> **MATERIAL PROVIDED**:
□ □ □ □ □
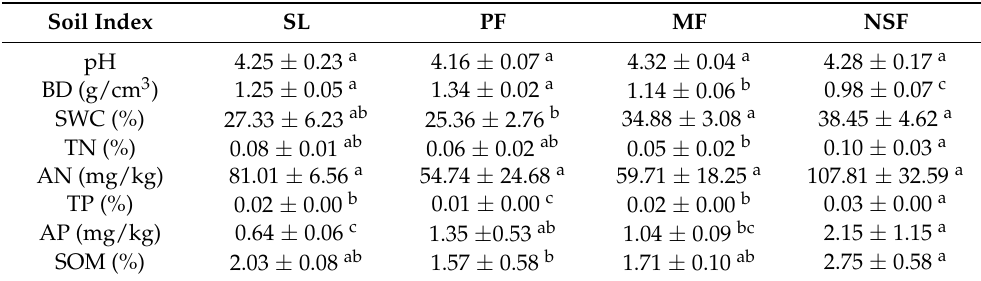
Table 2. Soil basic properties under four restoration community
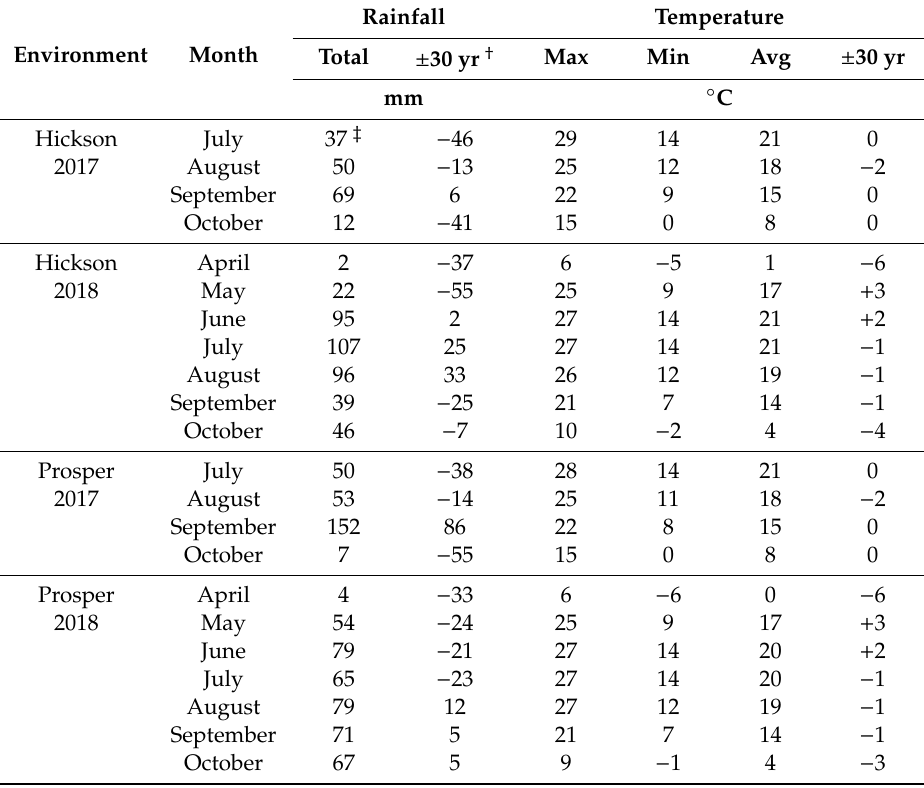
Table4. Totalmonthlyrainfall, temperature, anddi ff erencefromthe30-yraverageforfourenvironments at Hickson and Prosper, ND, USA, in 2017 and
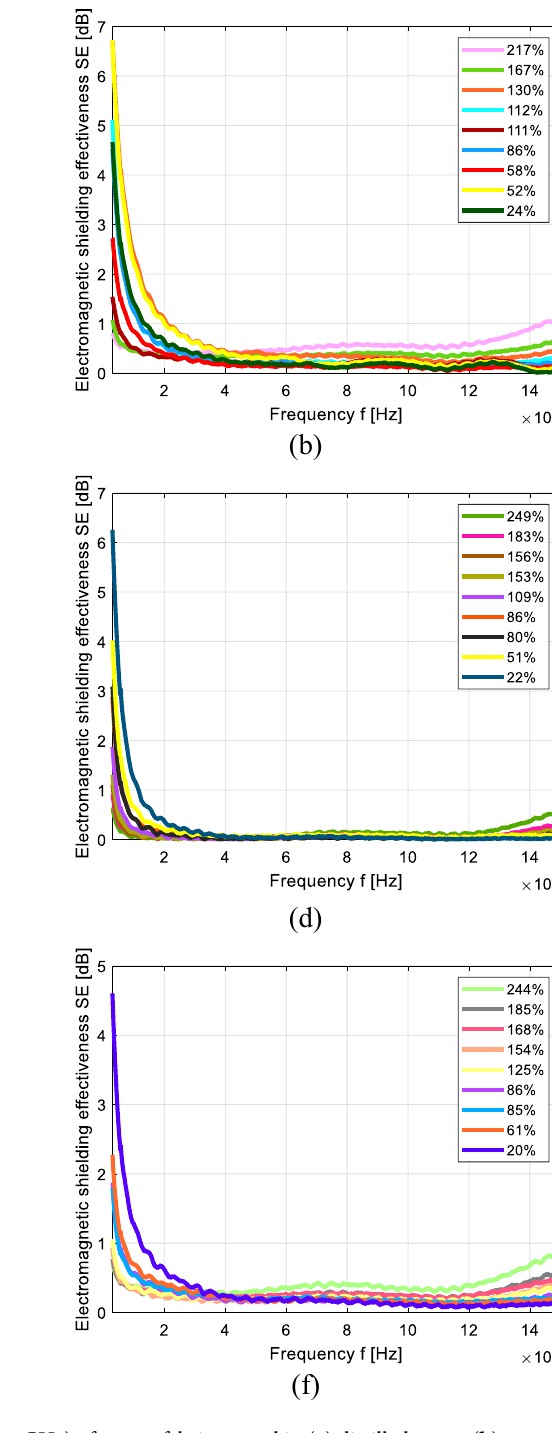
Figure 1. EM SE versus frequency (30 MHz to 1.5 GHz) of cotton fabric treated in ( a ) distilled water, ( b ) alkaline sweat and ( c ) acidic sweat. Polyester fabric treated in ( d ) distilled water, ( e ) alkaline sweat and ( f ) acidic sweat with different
□ □ □ □ □
> **TASK ITEM**:
Begin at the line containing "Table4. Totalmonthlyrainfall, temperature, anddi" and write out every line to the end of the data exactly. Skip the pictures.

> **THE ANSWER**:
Table4. Totalmonthlyrainfall, temperature, anddi ff erencefromthe30-yraverageforfourenvironments at Hickson and Prosper, ND, USA, in 2017 and
Figure 1. EM SE versus frequency (30 MHz to 1.5 GHz) of cotton fabric treated in ( a ) distilled water, ( b ) alkaline sweat and ( c ) acidic sweat. Polyester fabric treated in ( d ) distilled water, ( e ) alkaline sweat and ( f ) acidic sweat with different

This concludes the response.